▸ What to produce
Rewrite the records from the line holding "scientific name: Dombeya burgessiae" through the line holding "scientific name: Palicourea", inclusive, changing "phylum" to "division" and keeping everything else the same. Give only those lines.

▸ Given data
►

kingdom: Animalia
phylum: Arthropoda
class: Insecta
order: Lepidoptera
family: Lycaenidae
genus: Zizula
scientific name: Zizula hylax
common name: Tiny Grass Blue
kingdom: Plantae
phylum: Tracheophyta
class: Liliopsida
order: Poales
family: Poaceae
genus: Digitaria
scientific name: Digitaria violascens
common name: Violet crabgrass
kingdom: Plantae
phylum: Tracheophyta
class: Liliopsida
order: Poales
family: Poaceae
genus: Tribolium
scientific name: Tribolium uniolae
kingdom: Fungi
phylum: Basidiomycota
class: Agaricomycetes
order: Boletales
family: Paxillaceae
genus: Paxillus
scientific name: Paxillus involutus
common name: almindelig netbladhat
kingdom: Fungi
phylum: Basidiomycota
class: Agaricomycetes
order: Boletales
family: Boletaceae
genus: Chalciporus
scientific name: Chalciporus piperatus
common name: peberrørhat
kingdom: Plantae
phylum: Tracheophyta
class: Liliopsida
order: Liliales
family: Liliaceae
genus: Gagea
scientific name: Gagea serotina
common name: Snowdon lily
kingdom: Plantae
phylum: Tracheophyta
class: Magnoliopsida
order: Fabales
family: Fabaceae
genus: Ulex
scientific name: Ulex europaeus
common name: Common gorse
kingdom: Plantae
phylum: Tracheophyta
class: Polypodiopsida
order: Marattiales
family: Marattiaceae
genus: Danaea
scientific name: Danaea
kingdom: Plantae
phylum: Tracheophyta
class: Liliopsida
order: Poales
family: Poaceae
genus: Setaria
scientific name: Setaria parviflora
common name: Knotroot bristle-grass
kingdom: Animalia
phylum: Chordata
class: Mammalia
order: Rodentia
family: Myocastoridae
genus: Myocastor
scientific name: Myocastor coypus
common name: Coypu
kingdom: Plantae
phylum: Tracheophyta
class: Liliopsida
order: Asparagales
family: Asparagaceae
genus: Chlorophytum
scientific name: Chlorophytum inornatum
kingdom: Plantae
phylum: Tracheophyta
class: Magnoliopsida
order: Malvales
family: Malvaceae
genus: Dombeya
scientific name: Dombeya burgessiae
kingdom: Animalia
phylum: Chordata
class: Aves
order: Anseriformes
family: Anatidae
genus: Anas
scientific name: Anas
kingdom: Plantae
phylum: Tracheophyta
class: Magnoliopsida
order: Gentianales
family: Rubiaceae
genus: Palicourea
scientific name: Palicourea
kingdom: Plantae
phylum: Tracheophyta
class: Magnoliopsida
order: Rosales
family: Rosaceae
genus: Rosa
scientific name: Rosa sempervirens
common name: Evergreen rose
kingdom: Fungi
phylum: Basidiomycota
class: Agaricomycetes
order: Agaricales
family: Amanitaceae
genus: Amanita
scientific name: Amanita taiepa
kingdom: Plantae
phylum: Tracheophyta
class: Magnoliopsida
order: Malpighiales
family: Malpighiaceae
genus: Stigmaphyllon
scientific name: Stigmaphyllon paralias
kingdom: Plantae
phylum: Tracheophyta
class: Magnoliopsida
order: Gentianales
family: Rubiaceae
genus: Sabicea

◄

▸ Answer to the task
scientific name: Dombeya burgessiae
kingdom: Animalia
division: Chordata
class: Aves
order: Anseriformes
family: Anatidae
genus: Anas
scientific name: Anas
kingdom: Plantae
division: Tracheophyta
class: Magnoliopsida
order: Gentianales
family: Rubiaceae
genus: Palicourea
scientific name: Palicourea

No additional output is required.